The strategy that I'm referring to here is called, "The Seller Buy down". In a nutshell, instead of reducing the list price of a home, the seller should offer to buy down the interest rate on a perspective buyer. This does two things for the homeowner:
1) It allows the homeowner to get full value for the property keeping most of the equity that they may or may not still have.
2) It allows less income to qualify for perspective buyers. By "buying" down the interest rate, the buyer's monthly payments will be lower and thus there will be more people who can qualify to buy the home.
Let's take a look at the following example and see if you get an "Ahh ha" moment.
Traditional Financing
Purchase Price: $500,000
Down Payment: 20%
Loan Amount: $400,000
Program: 5/1 IO
Rate: 6.75%
Payment: $2900
Income to qualify: $109,000
Monthly Savings: --
Price Reduction
Purchase Price: $480,500
Down Payment: 20%
Loan Amount: $384,400
Program: 5/1 IO
Rate: 6.75%
Payment: $2812
Income to qualify: $105,500
Monthly Savings: $87.75
Interest Rate Buy down
Purchase Price: $500,000
Down Payment: 20%
Loan Amount: $400,000
Program: 5/1 IO
Rate: 4.875%
Payment: $2275
Income to qualify: $85,500
Monthly Savings: $625
Do you see what I've just done here? I've created a win-win situation for everyone. As a seller, you will get a lot more equity out of doing a buy down, rather than reducing your price. As a listing agent, you'll get more commission. And as a buyer, you've just gotten a gift in the amount of $625 savings per month. More people will be able to qualify at the lower income as well.
Here's the kicker...if you were to reduce your price to attract buyers at that income level (for this specific scenario), you would need to reduce it to $363,500. That's a $136,500 price reduction which would a seller would NEVER agree to.

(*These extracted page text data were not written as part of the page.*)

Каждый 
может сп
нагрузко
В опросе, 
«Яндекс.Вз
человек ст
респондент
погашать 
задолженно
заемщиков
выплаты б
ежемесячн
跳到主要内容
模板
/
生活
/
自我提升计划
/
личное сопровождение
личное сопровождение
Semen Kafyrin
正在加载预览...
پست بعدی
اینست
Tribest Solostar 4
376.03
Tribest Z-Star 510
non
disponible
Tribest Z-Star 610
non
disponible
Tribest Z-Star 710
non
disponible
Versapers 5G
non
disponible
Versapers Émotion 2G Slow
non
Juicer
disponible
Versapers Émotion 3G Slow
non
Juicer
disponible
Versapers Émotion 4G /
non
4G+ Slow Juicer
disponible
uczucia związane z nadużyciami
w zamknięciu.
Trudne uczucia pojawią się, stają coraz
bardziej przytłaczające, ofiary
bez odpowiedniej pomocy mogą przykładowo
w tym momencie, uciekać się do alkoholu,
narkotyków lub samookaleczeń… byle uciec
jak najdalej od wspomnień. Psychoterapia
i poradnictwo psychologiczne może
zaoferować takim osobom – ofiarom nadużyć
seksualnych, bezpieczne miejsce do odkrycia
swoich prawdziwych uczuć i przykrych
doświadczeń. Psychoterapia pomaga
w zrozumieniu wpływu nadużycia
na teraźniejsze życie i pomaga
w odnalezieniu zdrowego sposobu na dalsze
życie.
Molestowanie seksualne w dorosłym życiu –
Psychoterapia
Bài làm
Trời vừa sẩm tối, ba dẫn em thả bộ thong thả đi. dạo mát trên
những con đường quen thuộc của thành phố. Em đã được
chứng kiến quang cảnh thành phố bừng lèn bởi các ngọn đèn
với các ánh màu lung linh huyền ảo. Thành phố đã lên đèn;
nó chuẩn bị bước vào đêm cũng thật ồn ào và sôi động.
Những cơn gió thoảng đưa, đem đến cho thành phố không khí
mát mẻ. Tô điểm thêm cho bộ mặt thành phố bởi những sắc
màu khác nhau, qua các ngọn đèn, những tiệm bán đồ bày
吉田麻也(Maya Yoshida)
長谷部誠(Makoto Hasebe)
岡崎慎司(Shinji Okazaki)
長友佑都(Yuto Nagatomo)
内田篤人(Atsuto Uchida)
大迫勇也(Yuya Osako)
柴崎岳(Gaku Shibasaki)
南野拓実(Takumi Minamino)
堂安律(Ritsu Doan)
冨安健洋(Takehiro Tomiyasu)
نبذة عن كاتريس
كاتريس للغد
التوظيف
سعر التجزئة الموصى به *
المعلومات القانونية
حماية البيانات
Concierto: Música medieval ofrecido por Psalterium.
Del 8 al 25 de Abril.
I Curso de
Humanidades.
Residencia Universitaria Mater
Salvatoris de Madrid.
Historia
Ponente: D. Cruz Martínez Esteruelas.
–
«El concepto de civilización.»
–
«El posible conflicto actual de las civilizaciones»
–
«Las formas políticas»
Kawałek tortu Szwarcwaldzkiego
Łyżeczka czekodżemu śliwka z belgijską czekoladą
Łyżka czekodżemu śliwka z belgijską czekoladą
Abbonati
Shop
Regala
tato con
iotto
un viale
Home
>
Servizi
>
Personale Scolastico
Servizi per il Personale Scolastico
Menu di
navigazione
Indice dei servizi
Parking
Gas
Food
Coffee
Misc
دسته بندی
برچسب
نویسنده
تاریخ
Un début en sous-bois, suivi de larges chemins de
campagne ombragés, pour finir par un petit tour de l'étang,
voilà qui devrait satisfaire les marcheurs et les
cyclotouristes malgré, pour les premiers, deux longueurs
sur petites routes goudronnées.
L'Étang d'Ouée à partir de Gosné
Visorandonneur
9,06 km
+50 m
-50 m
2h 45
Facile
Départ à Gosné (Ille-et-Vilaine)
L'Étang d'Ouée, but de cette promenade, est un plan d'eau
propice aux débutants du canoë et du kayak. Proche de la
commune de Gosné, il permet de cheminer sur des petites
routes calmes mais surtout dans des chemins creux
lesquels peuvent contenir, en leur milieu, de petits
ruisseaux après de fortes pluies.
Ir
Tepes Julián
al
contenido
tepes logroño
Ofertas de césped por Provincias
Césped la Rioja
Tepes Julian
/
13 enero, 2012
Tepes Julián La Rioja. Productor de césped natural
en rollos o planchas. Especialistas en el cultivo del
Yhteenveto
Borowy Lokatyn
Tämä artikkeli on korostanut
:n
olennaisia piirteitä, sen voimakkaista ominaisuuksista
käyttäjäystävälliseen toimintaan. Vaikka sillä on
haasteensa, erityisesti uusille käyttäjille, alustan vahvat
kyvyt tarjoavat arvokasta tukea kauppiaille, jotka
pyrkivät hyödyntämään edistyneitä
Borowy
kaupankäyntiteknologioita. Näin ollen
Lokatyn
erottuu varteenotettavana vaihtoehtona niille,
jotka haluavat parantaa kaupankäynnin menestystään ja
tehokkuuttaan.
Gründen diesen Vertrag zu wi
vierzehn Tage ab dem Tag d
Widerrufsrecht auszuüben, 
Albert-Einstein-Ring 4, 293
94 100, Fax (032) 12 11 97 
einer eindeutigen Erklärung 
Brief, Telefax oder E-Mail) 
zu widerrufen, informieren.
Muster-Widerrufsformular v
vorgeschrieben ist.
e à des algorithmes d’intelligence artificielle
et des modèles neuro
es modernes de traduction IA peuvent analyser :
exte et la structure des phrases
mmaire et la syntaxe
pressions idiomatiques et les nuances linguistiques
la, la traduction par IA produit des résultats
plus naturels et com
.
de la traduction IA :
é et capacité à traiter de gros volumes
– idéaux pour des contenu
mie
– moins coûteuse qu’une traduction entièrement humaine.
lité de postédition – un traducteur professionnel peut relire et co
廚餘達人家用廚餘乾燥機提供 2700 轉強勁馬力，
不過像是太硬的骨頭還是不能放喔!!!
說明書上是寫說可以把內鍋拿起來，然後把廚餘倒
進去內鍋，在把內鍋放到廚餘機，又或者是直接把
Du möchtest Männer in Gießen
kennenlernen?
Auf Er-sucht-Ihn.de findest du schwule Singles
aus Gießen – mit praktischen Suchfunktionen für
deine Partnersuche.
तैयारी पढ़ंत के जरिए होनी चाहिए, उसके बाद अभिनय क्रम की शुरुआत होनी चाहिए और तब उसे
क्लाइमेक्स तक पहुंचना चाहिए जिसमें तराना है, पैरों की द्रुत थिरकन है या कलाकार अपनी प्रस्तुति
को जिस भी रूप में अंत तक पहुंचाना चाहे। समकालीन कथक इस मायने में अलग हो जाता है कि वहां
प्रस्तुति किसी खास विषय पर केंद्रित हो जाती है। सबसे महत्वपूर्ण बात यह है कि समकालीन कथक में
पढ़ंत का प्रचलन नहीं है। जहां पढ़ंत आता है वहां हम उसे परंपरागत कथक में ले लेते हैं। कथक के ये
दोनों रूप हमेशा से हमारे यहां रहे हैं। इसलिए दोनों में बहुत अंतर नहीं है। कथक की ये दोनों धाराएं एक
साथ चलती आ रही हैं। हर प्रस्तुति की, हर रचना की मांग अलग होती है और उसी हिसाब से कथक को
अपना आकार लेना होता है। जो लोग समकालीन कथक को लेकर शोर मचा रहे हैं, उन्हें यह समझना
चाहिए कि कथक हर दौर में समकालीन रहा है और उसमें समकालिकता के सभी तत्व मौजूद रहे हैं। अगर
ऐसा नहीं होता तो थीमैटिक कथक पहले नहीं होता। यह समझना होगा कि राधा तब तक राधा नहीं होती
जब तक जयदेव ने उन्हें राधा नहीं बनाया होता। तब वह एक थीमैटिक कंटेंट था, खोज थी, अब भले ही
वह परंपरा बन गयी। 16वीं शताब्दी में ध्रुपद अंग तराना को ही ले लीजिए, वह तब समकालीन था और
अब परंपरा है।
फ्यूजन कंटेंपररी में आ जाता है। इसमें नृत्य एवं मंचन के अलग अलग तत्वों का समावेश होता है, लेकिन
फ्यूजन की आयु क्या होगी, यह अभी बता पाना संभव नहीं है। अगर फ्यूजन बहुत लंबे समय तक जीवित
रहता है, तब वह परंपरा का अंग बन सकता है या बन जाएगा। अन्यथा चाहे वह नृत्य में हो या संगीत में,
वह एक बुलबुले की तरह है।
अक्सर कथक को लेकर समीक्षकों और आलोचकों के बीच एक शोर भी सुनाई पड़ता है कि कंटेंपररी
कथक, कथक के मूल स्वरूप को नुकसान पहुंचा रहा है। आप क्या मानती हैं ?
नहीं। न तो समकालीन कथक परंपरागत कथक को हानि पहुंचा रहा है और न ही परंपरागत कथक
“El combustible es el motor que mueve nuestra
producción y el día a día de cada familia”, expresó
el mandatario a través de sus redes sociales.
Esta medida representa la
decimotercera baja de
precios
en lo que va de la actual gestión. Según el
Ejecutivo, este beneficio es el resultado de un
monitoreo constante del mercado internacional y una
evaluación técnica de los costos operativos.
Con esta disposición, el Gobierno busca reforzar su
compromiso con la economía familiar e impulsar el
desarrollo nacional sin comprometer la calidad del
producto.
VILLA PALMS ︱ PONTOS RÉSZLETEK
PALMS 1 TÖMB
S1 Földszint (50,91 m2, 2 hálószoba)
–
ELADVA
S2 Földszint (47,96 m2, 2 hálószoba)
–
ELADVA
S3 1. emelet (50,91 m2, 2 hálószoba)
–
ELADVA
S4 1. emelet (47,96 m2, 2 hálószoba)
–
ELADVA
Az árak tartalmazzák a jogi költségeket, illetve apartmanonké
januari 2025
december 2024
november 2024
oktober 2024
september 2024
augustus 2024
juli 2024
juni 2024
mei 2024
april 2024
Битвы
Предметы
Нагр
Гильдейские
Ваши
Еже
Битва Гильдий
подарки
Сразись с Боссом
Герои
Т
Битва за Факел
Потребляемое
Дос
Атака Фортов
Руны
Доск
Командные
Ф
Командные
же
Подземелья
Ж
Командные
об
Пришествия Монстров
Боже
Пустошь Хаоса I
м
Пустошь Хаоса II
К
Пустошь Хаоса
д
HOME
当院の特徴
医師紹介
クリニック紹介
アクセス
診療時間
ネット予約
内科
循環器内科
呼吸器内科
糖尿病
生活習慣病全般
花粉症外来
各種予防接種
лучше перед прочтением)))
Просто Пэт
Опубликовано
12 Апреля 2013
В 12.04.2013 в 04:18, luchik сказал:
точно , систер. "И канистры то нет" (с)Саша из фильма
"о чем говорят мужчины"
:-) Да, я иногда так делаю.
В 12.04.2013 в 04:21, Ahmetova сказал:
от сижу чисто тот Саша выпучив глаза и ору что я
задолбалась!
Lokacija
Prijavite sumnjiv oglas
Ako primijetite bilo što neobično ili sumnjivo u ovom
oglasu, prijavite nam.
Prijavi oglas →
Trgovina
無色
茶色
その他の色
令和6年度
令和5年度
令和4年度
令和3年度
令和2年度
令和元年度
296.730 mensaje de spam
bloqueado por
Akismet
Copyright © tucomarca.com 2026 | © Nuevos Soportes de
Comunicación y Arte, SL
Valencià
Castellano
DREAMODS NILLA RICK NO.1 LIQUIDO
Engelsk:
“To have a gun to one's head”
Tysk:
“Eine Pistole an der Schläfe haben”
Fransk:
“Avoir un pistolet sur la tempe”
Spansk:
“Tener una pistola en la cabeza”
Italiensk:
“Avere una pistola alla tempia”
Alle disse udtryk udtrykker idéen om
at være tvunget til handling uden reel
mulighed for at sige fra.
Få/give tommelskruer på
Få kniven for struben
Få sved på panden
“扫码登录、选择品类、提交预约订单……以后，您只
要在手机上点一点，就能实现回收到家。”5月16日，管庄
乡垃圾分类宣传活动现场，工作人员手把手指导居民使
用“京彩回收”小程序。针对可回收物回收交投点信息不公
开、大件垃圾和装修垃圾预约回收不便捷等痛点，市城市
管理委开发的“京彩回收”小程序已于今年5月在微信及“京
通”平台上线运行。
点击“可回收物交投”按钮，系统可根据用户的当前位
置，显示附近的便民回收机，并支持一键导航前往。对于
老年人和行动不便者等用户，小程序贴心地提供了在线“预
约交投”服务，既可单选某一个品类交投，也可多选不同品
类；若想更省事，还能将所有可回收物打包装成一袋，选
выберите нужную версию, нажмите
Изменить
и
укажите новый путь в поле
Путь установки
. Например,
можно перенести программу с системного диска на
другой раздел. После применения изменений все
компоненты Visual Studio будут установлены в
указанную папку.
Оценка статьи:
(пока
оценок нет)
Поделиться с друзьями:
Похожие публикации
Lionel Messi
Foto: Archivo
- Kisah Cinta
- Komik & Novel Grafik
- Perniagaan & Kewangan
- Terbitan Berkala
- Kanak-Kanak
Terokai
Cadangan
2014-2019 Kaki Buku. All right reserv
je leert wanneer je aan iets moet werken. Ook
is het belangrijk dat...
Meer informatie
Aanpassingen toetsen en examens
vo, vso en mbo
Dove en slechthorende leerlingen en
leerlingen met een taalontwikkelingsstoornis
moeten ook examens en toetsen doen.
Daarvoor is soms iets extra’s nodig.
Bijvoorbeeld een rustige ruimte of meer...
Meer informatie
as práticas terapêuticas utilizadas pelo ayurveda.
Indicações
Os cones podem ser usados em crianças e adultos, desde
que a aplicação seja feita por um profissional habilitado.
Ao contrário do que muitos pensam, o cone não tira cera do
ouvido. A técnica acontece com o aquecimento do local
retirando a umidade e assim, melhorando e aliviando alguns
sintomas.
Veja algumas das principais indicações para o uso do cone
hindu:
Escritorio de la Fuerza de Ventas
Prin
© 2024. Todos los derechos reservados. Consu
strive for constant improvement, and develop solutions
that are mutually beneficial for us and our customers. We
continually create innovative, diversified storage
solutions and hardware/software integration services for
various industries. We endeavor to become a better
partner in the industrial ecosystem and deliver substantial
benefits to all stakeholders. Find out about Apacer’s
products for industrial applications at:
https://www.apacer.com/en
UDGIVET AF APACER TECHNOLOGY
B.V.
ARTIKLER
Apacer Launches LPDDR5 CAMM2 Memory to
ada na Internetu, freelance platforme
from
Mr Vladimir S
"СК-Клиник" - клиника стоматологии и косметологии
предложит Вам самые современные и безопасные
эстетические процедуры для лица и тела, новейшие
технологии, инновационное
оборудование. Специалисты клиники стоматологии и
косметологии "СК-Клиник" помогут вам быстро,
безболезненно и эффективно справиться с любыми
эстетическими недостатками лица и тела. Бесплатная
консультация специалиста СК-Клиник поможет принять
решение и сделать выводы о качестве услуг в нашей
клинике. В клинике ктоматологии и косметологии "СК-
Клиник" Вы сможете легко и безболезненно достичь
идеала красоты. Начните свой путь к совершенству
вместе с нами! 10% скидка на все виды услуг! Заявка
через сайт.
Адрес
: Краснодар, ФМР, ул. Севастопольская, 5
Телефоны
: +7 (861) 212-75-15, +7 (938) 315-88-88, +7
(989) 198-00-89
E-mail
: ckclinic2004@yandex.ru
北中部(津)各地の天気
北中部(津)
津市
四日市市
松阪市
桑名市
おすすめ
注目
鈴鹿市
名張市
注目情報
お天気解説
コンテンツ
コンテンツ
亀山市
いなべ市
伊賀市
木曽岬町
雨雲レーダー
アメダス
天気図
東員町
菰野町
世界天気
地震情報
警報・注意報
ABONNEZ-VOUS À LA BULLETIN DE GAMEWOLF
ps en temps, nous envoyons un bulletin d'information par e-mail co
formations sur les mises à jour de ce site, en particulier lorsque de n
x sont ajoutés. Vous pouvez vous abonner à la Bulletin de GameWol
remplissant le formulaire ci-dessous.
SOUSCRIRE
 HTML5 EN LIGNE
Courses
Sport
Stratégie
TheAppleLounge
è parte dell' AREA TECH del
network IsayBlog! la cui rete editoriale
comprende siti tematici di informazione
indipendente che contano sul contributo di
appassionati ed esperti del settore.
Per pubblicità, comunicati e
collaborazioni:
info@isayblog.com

I hope this gets you thinking...
Great post! I've championed the strategy of buying down the rate many times.
Not only does it get the seller the price that they need, it also gets the buyer a payment they can afford!
Another point not to be missed is that when the home is sold at the asking price and the buyer still gets a lower payment, it keeps the market from sinking lower and lower because it sold for a higher list to sell price ratio and that's good for everybody!